Provided passage.
-- begin --
Today, increasingly, we find people saying that the church is unnecessary to being a Christian.  Even more you hear more and more people claiming to be believers in Jesus who say that it is actually harmful to salvation to be involved with most churches, because the churches are not serving Christ but their own agendas.

 

Sadly, it’s not hard at all to see the truth in this criticism.  We see pastors all the time who are driven by a desire to further their own careers and prestige.  And we see churches where the members treat the church as their own possession, set up to carry out their desires instead of the desire of Christ, where people are driven off when they get in the way of “the way we’ve always done things.”  This is such a common story about churches that it is proverbial.

 

But Jesus says that the Holy Spirit is not going to conform to the will of a pastor or of a congregation—the Holy Spirit is going to convict.  Where you have the Holy Christian Church you will find the Holy Spirit carrying out that work.

 

And Jesus says that His Church is not going to be a human organization gathered around what pleases this or that group of people.  He says His Church is going to be guided or instructed by the Holy Spirit in all truth.  Wherever you find people who deny that it is possible to have all the truth, or where there are people who completely refuse to be instructed in all the truth, you have people who are acting like they are not Christ’s Church.  And if they persist in this sin of denying the truth, despising the truth, the Holy Spirit will depart from them and leave them, as they desire, without the truth.
-- end --
Items.
-- begin --
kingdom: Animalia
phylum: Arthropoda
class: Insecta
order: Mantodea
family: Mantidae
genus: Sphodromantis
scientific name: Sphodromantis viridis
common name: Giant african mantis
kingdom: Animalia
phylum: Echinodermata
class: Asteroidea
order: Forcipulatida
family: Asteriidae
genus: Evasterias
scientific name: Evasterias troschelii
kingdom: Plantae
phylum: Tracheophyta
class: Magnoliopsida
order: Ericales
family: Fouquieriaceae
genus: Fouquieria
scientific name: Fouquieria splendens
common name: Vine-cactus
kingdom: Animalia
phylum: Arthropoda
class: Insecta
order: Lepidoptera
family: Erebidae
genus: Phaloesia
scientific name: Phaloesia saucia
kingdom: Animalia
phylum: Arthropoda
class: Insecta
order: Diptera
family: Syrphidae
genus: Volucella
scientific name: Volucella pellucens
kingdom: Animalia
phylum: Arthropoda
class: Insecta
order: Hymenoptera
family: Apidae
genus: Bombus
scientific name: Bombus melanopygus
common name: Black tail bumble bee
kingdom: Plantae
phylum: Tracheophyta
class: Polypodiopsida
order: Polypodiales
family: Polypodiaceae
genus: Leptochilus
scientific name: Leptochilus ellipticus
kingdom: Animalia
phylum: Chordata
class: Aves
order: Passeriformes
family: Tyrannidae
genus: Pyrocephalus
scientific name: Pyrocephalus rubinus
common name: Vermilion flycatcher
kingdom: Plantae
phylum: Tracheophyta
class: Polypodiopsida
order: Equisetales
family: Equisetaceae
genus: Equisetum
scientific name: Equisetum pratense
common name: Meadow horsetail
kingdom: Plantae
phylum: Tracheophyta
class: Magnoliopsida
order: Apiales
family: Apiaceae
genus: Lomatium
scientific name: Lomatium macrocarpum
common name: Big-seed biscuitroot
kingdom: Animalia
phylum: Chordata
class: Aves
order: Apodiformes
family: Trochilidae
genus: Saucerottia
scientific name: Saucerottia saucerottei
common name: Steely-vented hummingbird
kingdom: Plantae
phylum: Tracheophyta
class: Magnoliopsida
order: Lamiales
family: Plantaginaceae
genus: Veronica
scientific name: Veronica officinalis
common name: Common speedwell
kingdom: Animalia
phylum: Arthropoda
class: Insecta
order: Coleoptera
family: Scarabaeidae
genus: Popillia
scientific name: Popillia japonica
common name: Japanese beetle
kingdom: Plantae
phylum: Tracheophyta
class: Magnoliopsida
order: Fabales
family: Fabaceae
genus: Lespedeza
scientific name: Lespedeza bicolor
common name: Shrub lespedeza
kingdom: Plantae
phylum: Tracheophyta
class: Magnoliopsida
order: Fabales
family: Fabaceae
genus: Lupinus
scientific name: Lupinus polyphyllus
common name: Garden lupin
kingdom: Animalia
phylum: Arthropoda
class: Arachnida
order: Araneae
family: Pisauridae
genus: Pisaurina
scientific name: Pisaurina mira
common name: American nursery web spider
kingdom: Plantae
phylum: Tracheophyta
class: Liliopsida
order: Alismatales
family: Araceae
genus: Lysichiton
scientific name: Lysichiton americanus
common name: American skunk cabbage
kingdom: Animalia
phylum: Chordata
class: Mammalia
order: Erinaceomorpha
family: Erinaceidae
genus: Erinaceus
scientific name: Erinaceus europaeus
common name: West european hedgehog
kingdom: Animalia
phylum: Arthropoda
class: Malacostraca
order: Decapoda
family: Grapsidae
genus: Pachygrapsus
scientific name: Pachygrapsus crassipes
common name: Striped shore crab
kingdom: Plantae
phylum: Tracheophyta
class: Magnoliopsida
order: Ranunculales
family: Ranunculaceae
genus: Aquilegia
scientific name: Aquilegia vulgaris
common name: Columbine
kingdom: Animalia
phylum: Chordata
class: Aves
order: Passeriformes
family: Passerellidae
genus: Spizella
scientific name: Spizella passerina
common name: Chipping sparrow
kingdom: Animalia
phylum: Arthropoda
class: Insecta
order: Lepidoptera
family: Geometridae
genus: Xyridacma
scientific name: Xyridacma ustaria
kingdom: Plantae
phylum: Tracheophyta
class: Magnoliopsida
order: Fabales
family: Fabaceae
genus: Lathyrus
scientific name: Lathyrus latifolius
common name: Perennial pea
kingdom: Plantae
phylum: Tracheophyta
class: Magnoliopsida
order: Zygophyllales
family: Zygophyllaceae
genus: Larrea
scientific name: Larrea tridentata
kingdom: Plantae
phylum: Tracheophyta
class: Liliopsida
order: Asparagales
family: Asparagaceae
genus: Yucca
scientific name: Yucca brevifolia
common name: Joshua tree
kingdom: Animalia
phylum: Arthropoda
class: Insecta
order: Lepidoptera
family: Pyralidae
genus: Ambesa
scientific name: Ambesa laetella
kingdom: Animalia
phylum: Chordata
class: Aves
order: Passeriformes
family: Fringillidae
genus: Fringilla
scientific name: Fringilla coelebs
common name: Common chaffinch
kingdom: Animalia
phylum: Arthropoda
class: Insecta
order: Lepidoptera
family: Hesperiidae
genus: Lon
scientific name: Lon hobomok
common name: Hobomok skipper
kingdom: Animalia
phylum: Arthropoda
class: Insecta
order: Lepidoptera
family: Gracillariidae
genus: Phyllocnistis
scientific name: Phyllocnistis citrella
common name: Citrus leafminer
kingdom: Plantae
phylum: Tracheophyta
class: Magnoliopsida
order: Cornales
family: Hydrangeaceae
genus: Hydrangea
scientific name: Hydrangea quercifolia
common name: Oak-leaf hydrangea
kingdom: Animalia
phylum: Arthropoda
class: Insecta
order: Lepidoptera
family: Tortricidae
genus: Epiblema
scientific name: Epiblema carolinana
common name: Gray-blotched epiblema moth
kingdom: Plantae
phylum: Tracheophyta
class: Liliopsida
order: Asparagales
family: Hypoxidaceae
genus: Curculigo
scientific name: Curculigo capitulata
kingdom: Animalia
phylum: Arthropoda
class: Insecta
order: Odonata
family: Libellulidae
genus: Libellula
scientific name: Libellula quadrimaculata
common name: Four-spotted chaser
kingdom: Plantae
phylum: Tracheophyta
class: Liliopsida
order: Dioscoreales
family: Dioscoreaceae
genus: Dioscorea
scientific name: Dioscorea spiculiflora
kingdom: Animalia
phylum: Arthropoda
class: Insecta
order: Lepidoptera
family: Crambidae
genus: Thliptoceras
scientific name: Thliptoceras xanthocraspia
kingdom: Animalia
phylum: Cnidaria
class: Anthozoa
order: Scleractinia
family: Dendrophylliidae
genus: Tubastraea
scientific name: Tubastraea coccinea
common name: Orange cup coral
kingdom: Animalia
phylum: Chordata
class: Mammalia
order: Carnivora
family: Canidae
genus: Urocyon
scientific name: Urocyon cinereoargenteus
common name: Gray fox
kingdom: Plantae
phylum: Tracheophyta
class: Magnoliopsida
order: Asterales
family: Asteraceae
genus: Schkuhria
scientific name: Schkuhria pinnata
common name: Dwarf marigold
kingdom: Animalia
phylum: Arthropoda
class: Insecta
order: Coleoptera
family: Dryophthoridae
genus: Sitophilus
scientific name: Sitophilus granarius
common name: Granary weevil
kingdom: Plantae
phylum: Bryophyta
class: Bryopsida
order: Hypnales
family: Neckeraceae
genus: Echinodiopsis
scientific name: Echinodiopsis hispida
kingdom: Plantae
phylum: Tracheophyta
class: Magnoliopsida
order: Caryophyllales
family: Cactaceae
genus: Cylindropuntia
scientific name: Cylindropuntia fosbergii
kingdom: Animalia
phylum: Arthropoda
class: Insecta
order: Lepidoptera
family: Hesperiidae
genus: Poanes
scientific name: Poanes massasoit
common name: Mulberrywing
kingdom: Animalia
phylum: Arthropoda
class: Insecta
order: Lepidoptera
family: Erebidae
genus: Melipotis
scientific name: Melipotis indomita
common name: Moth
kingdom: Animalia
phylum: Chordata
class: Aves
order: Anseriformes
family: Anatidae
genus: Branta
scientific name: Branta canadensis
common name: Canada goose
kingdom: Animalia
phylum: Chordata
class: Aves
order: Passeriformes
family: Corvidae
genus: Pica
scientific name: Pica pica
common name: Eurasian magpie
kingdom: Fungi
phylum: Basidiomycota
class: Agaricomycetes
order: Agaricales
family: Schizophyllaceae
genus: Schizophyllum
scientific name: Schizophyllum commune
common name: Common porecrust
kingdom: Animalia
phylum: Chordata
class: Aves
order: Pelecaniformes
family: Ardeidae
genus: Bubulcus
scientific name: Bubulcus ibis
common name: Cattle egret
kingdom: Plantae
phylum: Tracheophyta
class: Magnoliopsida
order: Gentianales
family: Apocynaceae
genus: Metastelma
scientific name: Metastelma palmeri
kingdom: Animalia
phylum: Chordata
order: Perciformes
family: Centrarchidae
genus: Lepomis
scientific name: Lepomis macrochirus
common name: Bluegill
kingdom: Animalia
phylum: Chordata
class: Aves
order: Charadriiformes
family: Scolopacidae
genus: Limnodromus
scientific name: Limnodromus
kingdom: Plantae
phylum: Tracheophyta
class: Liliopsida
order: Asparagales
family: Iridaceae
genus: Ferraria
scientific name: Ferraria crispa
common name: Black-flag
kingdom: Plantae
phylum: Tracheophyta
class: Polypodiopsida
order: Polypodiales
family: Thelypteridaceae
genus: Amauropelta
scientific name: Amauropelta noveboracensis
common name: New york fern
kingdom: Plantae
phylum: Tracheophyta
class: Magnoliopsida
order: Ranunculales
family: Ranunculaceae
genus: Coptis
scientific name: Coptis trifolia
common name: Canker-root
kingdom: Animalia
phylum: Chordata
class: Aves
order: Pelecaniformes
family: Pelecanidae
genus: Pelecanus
-- end --
Challenges.
a) List each thing the passage about the church says Jesus says about the Holy Spirit or His Church.
b) Answer these questions from the passage about the church:
(i) According to some who claim to be believers in Jesus, what is actually harmful to salvation?
(ii) What desire drives the pastors described?
(iii) What will the Holy Spirit do if people persist in denying and despising the truth?
c) Write out everything from "Sadly, it’s not" down to "out that work." in the passage about the church, renaming "members" as "congregants".
The data after the passage about the church is separate material.

Expected results.
a)
- The Holy Spirit is not going to conform to the will of a pastor or of a congregation.
- The Holy Spirit is going to convict.
- His Church is not going to be a human organization gathered around what pleases this or that group of people.
- His Church is going to be guided or instructed by the Holy Spirit in all truth.

b)
(i) Being involved with most churches.
(ii) A desire to further their own careers and prestige.
(iii) The Holy Spirit will depart from them and leave them, as they desire, without the truth.

c)
Sadly, it’s not hard at all to see the truth in this criticism.  We see pastors all the time who are driven by a desire to further their own careers and prestige.  And we see churches where the congregants treat the church as their own possession, set up to carry out their desires instead of the desire of Christ, where people are driven off when they get in the way of “the way we’ve always done things.”  This is such a common story about churches that it is proverbial.

 

But Jesus says that the Holy Spirit is not going to conform to the will of a pastor or of a congregation—the Holy Spirit is going to convict.  Where you have the Holy Christian Church you will find the Holy Spirit carrying out that work.